What is being asked | Your answer must be the records below, given again exactly, with no pictures in it.

(Named joint coordinates)
»»

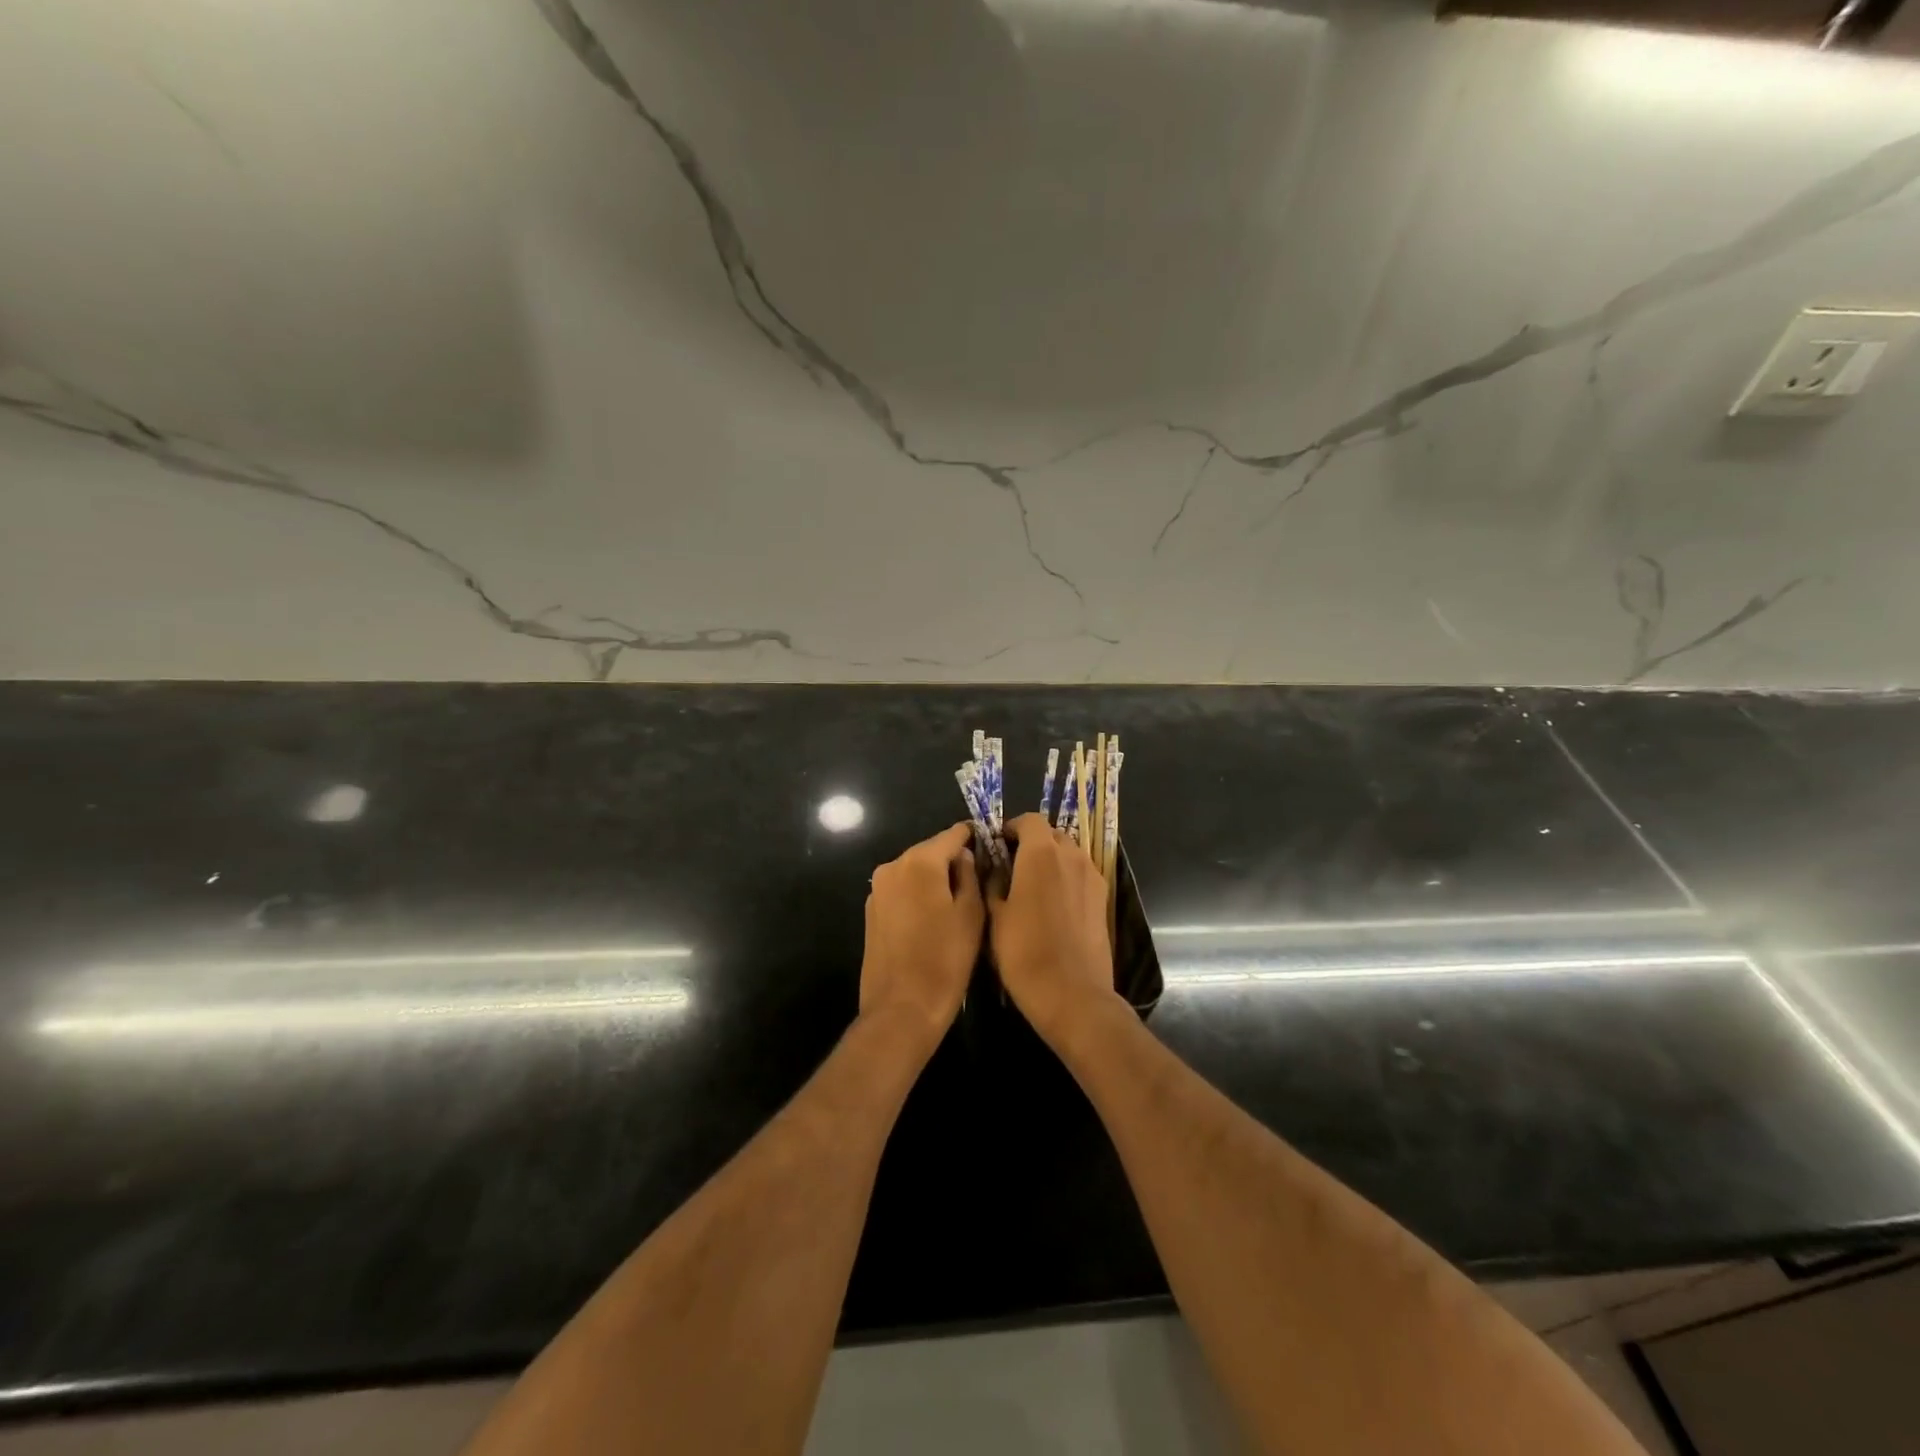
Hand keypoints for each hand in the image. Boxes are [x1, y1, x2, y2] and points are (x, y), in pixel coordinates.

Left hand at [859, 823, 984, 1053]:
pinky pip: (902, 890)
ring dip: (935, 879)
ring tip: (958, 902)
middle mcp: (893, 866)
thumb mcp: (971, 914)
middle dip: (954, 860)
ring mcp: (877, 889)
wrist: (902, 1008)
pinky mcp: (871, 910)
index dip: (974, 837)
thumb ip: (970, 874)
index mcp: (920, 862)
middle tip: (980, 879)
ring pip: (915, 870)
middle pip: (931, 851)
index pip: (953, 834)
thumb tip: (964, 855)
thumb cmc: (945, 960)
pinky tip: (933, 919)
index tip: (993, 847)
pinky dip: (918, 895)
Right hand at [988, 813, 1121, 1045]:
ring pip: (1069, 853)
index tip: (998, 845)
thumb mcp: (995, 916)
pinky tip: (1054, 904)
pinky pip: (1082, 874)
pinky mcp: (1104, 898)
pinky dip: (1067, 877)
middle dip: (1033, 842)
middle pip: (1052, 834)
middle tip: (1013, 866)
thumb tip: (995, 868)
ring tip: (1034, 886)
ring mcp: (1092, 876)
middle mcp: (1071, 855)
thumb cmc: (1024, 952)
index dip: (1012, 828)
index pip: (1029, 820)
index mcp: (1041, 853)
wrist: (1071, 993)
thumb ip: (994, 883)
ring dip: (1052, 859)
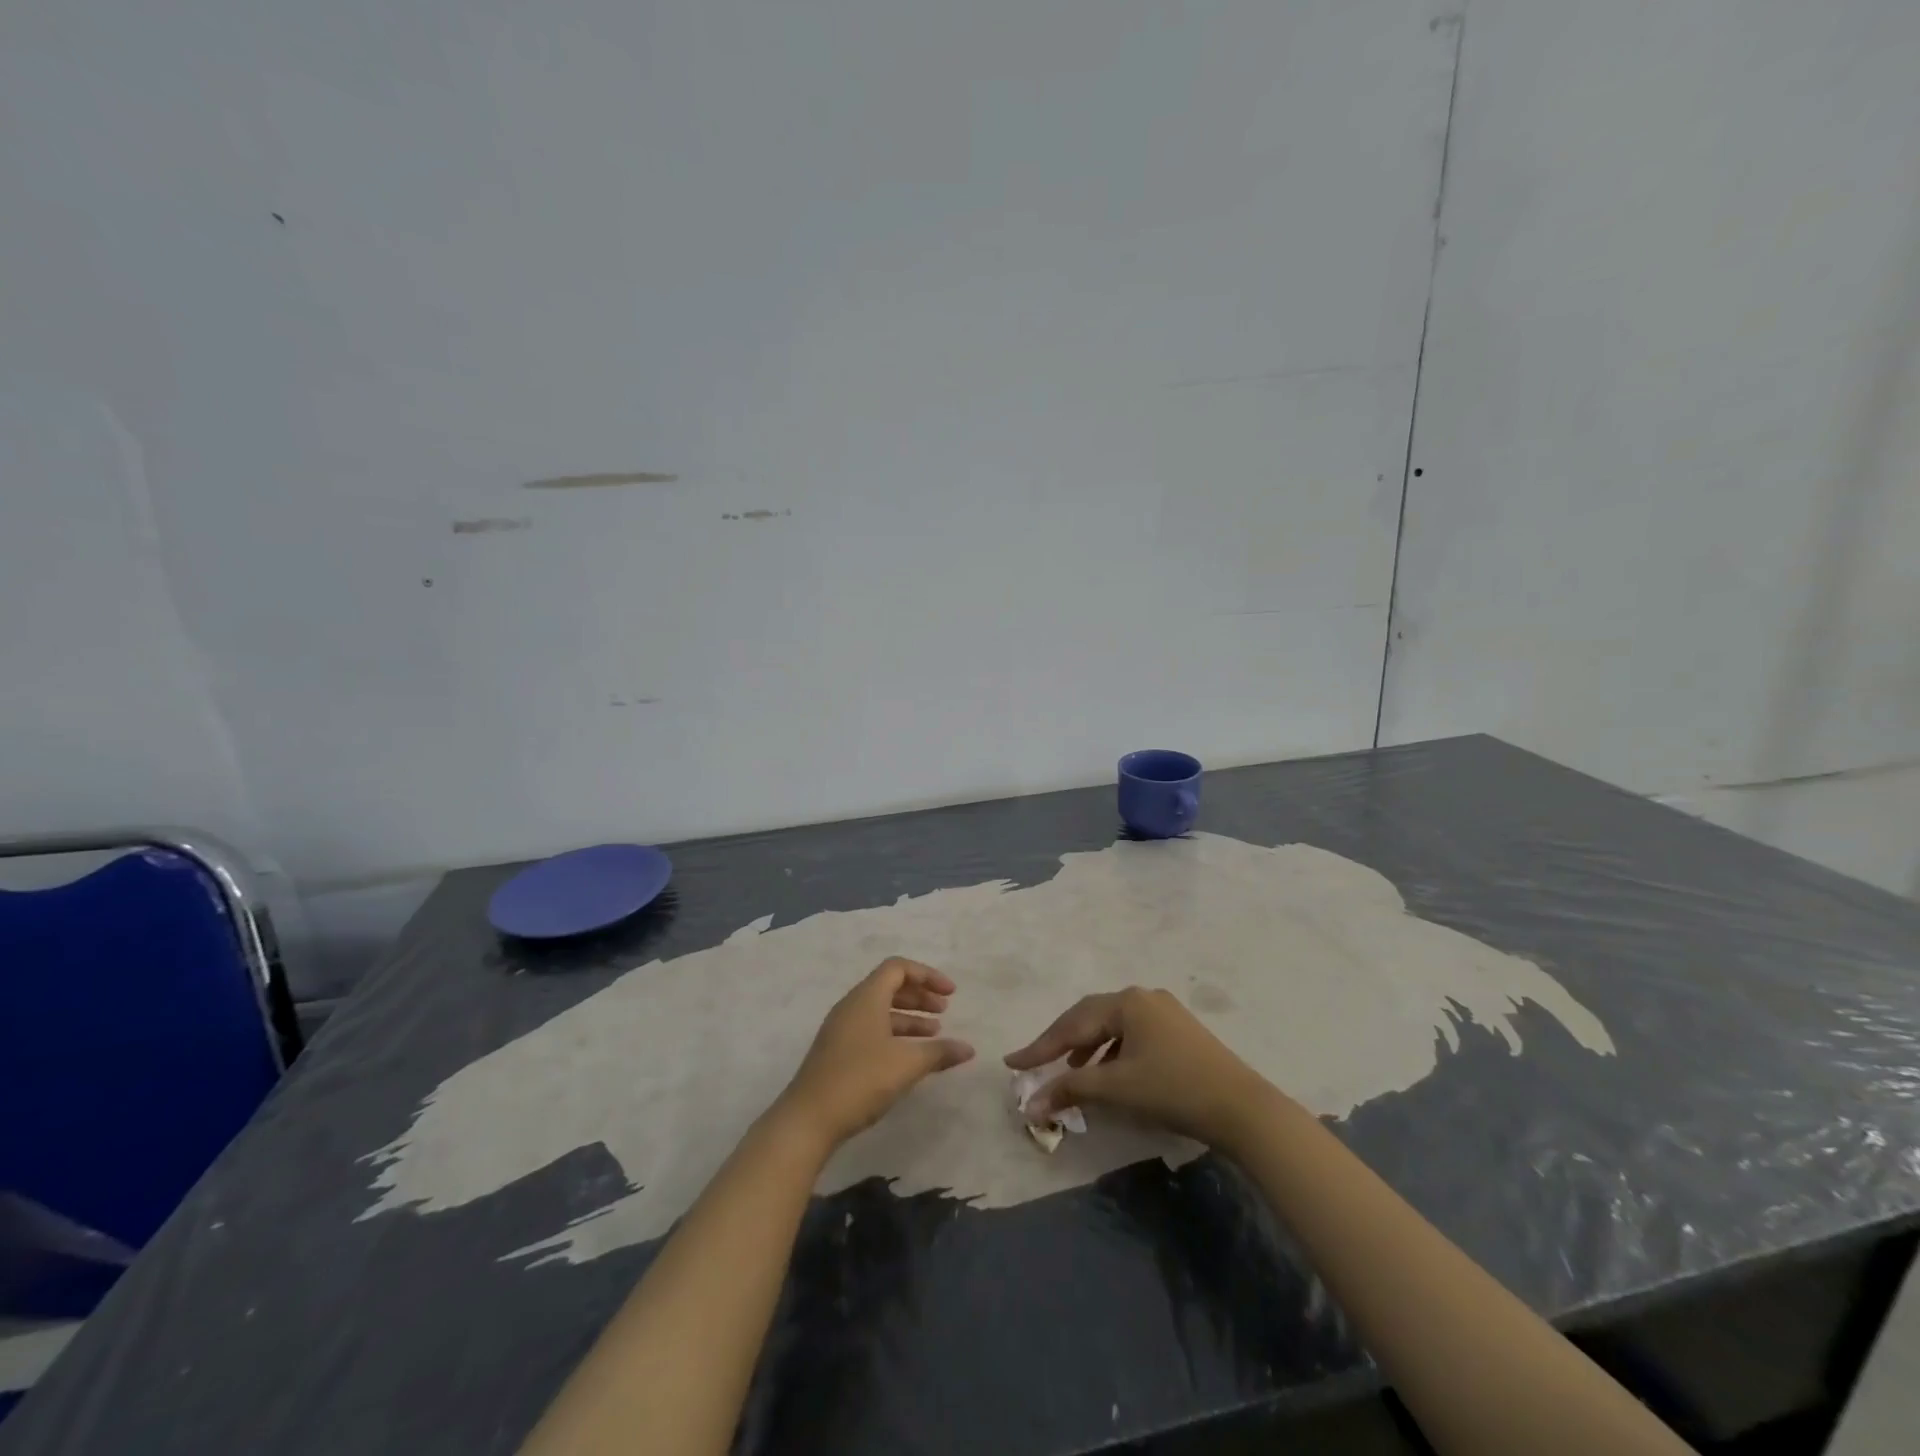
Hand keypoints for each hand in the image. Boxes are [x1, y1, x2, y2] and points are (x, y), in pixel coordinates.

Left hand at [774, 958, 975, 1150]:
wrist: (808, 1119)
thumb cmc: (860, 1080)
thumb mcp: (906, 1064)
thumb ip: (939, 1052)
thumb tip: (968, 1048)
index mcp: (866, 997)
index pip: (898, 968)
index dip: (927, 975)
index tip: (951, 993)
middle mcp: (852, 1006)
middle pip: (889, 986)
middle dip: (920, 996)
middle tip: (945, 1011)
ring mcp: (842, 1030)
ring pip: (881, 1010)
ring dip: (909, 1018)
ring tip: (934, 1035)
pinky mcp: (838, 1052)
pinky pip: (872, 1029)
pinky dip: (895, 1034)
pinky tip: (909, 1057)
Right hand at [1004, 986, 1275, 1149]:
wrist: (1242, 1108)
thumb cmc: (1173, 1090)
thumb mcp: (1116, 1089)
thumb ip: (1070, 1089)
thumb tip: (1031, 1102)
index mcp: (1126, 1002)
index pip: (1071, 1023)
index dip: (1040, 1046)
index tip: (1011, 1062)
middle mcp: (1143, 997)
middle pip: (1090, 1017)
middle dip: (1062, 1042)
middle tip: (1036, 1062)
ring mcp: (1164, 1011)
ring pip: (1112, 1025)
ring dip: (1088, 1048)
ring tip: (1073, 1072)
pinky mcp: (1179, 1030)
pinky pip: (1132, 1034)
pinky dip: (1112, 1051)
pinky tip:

««

The completed task |
Hand keypoints for each hand in the image. Boxes are [x1, y1, x2, y2] and points are (x, y), in pixel coordinates.

Left hand at [859, 823, 984, 1053]:
pinky pip: (902, 890)
ring dip: (935, 879)
ring tip: (958, 902)
middle mcp: (893, 866)
thumb mcp: (971, 914)
middle dip: (954, 860)
ring mcp: (877, 889)
wrist: (902, 1008)
pinky mcp: (871, 910)
index dip: (974, 837)
thumb ip: (970, 874)
index mcp: (920, 862)
middle tip: (980, 879)
ring pip: (915, 870)
middle pip: (931, 851)
index pip: (953, 834)
thumb tip: (964, 855)
thumb cmc: (945, 960)
pinky tip: (933, 919)
index tip: (993, 847)
pinky dip: (918, 895)
Right hand at [988, 813, 1121, 1045]:
ring pip: (1069, 853)
index tip: (998, 845)
thumb mcp: (995, 916)
pinky tip: (1054, 904)
pinky pip: (1082, 874)
pinky mcp: (1104, 898)
pinky dip: (1067, 877)
middle dip: (1033, 842)
middle pip: (1052, 834)
middle tip: (1013, 866)
thumb tip: (995, 868)
ring tip: (1034, 886)
ring mcp: (1092, 876)
middle mcp: (1071, 855)
thumb cmc: (1024, 952)
index dip: (1012, 828)
index pip: (1029, 820)
index mcp: (1041, 853)
wrist: (1071, 993)
thumb ip: (994, 883)
ring dip: (1052, 859)
Hand keypoints for each hand in the image. Boxes are [x1, y1, x2, y2] and points are (x, y), in pixel coordinates.

Left hand at [774, 958, 975, 1150]:
wrist: (808, 1119)
thumb cmc: (860, 1080)
thumb mcp: (906, 1064)
thumb ip: (939, 1052)
thumb tip: (968, 1048)
index mcp: (866, 997)
index pip: (898, 968)
index dip: (927, 975)
index tip: (951, 993)
middle mcp: (852, 1006)
middle pip: (889, 986)
middle dip: (920, 996)
middle tip: (945, 1011)
ring mcp: (842, 1030)
ring pip: (881, 1010)
ring dip: (909, 1018)
ring tip: (934, 1035)
pinky mcp: (838, 1052)
pinky pip: (872, 1029)
pinky dip: (895, 1034)
pinky tip: (909, 1057)
Right hand at [1004, 986, 1275, 1149]:
wrist: (1242, 1108)
thumb cmc: (1173, 1090)
thumb mcp: (1116, 1089)
thumb ip: (1070, 1089)
thumb tip: (1031, 1102)
index mcp: (1126, 1002)
index pip: (1071, 1023)
index dip: (1040, 1046)
index tip: (1011, 1062)
middle mcp: (1143, 997)
middle pip: (1090, 1017)
middle dip: (1062, 1042)
middle tip: (1036, 1062)
ring mcp: (1164, 1011)
ring pip: (1112, 1025)
ring dip: (1088, 1048)
ring tip: (1073, 1072)
pinky mcp: (1179, 1030)
pinky pip: (1132, 1034)
pinky dip: (1112, 1051)
pinky tip:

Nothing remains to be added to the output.